Accounts receivable is money owed to the company by customers who have not yet paid. Rising receivables can mean growing sales, but also that cash collection is slower.
How it relates
Where it fits
Accounts receivable represents money owed to the company by customers for goods or services delivered on credit but not yet paid for. This current asset reflects sales that have been recognised as revenue but haven't been collected in cash. Managing receivables effectively is crucial for working capital and cash flow, as outstanding receivables tie up capital that could be used elsewhere.
Types of receivables:
- Trade receivables: Amounts owed from normal business sales
- Notes receivable: Formalised debt with written promissory notes
- Other receivables: Non-trade amounts (employee advances, insurance claims)

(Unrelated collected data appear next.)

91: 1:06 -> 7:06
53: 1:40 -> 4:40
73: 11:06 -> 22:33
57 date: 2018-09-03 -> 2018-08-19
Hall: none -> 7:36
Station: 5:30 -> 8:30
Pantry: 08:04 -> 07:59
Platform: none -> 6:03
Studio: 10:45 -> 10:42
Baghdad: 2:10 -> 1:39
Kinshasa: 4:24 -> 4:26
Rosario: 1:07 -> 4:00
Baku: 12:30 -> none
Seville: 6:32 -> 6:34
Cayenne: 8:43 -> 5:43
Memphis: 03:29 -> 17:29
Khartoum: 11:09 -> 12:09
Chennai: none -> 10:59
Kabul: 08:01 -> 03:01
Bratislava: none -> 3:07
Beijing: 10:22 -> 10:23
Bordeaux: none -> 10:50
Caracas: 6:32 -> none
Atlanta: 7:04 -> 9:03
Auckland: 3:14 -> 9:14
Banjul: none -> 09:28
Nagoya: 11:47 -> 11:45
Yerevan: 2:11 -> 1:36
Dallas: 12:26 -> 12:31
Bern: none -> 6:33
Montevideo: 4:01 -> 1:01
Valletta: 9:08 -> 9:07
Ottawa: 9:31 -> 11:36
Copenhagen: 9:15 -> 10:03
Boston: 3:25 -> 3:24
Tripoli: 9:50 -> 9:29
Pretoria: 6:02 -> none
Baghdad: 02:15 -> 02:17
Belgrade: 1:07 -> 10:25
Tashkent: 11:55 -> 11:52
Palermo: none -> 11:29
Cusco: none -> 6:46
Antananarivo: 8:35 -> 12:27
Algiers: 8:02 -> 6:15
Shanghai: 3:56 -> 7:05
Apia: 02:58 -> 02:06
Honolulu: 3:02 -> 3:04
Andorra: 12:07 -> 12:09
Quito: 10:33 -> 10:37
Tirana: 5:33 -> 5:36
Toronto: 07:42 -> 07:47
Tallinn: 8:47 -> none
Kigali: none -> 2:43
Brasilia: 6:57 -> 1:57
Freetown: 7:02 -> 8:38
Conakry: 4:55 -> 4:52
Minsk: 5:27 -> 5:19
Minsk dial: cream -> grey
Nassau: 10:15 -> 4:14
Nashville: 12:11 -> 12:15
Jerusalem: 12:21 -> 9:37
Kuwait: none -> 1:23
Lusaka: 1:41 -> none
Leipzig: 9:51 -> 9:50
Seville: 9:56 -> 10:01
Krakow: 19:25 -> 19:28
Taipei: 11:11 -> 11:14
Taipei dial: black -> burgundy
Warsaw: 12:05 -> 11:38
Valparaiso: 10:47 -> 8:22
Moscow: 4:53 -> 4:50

Balance sheet presentation:
Accounts Receivable, net = Gross Receivables - Allowance for Doubtful Accounts
The allowance for doubtful accounts (or bad debt reserve) reduces receivables for estimated uncollectable amounts.
Why accounts receivable matters:
- Working capital component: Significant portion of current assets
- Cash conversion: Must be collected to realise revenue as cash
- Credit policy indicator: Higher AR may indicate looser credit terms
- Customer health signal: Rising AR may indicate customer payment difficulties
Key metrics:
- Days Sales Outstanding (DSO): (AR / Revenue) × 365; average collection period
- AR Turnover: Revenue / Average AR; how often AR is collected annually
- AR as % of Revenue: Higher percentage means more capital tied up
Analysing receivables:
- DSO trend: Increasing DSO may indicate collection problems
- AR growth vs. revenue growth: AR growing faster than revenue is concerning
- Aging schedule: More receivables in older buckets suggests collection risk
- Bad debt expense: Rising write-offs indicate credit quality deterioration
Warning signs:
- DSO spike: Sudden increase in collection days
- Large customer concentration: Risk if major customer defaults
- Aging deterioration: More receivables becoming overdue
- Revenue recognition concerns: AR growing without real sales (channel stuffing)
Efficient receivables management balances competitive credit terms with timely collection. Track DSO trends and compare to industry peers to assess collection effectiveness.